Lors de son interrogatoire, le groupe, représenté par sa directrice juridique, a réfuté tout manquement dans la gestion du risque, assurant que la protection des salariés était une priorité, a précisé la source proche. A Arlit, l'un des sites d'extraction d'uranium au Niger, Areva devait assurer la sécurité des expatriés travaillant pour le groupe, ses filiales et sous-traitants, mais chaque entité avait également des obligations de sécurité envers son personnel, s'est défendue la directrice juridique. Le groupe avait signé un contrat avec Niamey prévoyant la mise à disposition des forces de sécurité nigériennes pour protéger installations minières, logements et déplacements des expatriés.

Menace terroriste minimisée

Les investigations ont révélé le manque de protection du site, où vivait environ une centaine de personnes. Le couple Larribe a été kidnappé dans sa villa, située dans un ensemble d'habitations non clôturé. Ces lieux de vie étaient surveillés par des touaregs, employés de sociétés privées, sans armes.
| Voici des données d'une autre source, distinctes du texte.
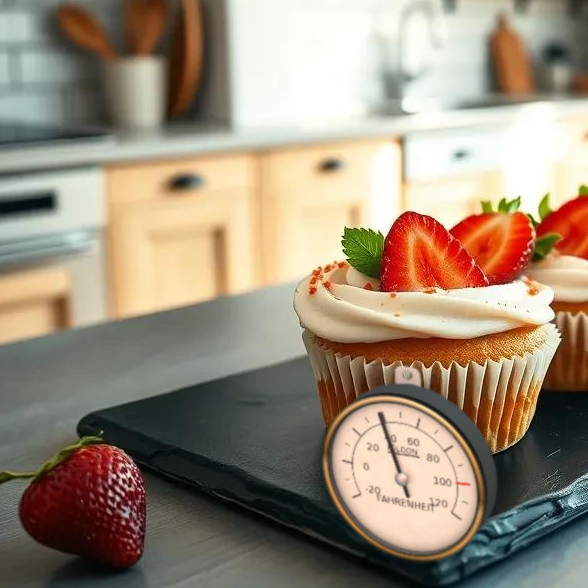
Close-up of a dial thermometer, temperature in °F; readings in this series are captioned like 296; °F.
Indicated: 40; °F
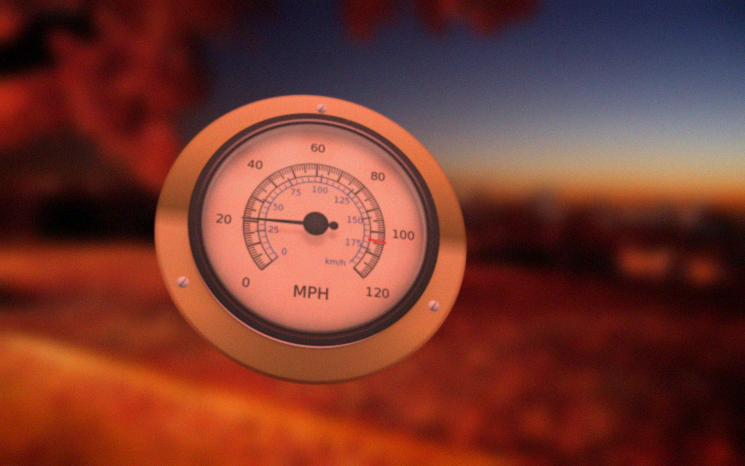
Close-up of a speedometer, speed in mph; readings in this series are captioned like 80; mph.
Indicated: 20; mph
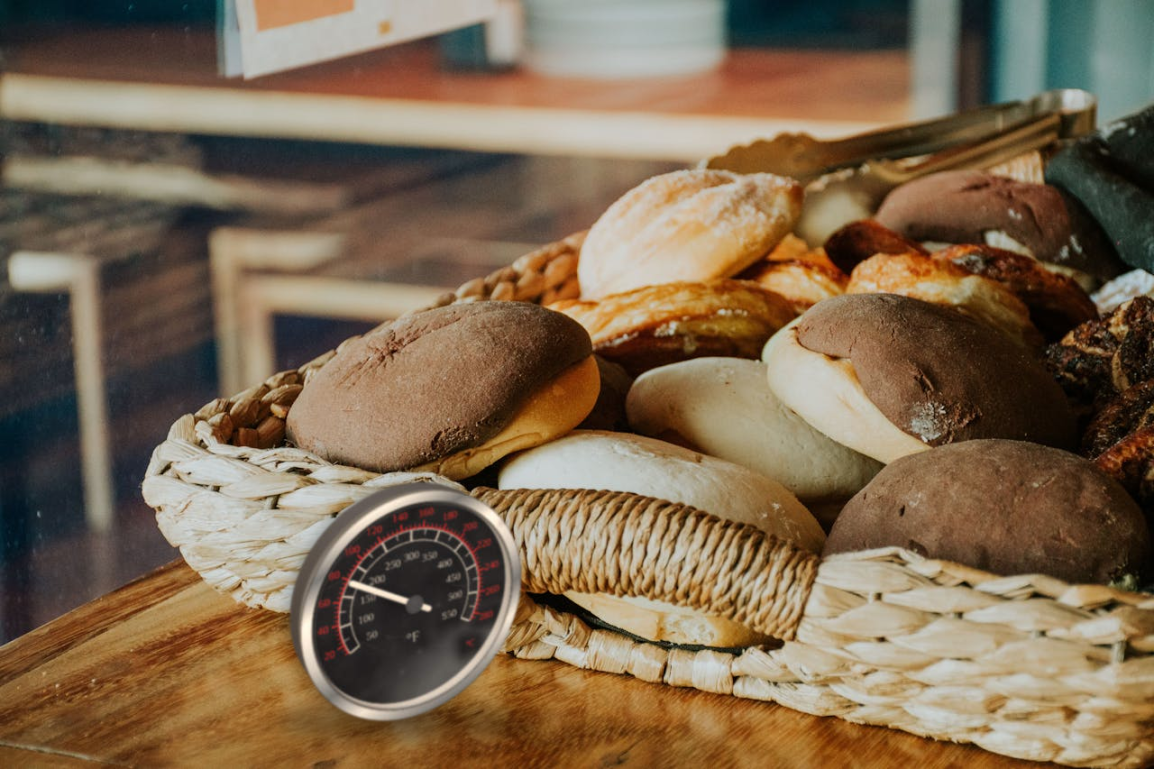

Aucun système d'alerte, ni base de repli n'était prévu en cas d'intrusion.

Dès 2008, l'attaché de défense de l'ambassade de France avait pourtant alerté sur la sécurité défaillante du site d'Arlit. Des audits réalisés après le rapt ont pointé des manquements. Pour la sécurité, Areva s'appuyait sur le commissariat et la gendarmerie d'Arlit, ainsi qu'un bataillon de 250 soldats de l'armée nigérienne stationné à cinq kilomètres. Lors des kidnappings, policiers et gendarmes ne sont pas intervenus. Les forces de sécurité sont arrivées une heure et demi après. Les investigations ont révélé le manque de formation et d'équipement de ces hommes.

Rançon

Pour Areva, le dispositif de sécurisation élaboré était solide, mais sa mise en œuvre a été défaillante, a justifié la directrice juridique. Aux négligences de sécurité s'ajoute une sous-évaluation du risque que représentait Aqmi au Niger, selon les juges d'instruction. Depuis 2009, les enlèvements d'occidentaux et les menaces d'Aqmi contre les intérêts français s'étaient multipliés. Areva n'a pas tenu compte des avertissements, estime les juges d'instruction. "Malgré les nombreux avertissements portés à la connaissance d'Areva, rien n'a été sérieusement mis en oeuvre", a déploré Me Olivier Morice, avocat de Pierre Legrand et sa famille.

Lors de son interrogatoire, Areva a confirmé avoir versé avec Vinci, l'un des sous-traitants, une rançon. Selon la source proche, il s'agit de 12,5 millions d'euros pour la libération des trois premiers otages, puis 30 millions d'euros pour les quatre derniers hommes. "Cette somme a permis aux terroristes d'acheter des armes pour attaquer nos militaires et poursuivre des actions particulièrement lâches", a dénoncé Me Morice. "On est bien loin de la doctrine officielle de la France prétendant qu'aucune rançon n'est jamais versée." "La France ne verse pas de rançon", avait répété à l'époque l'entourage du président François Hollande pour contrer les rumeurs. Areva avait également démenti tout versement d'argent.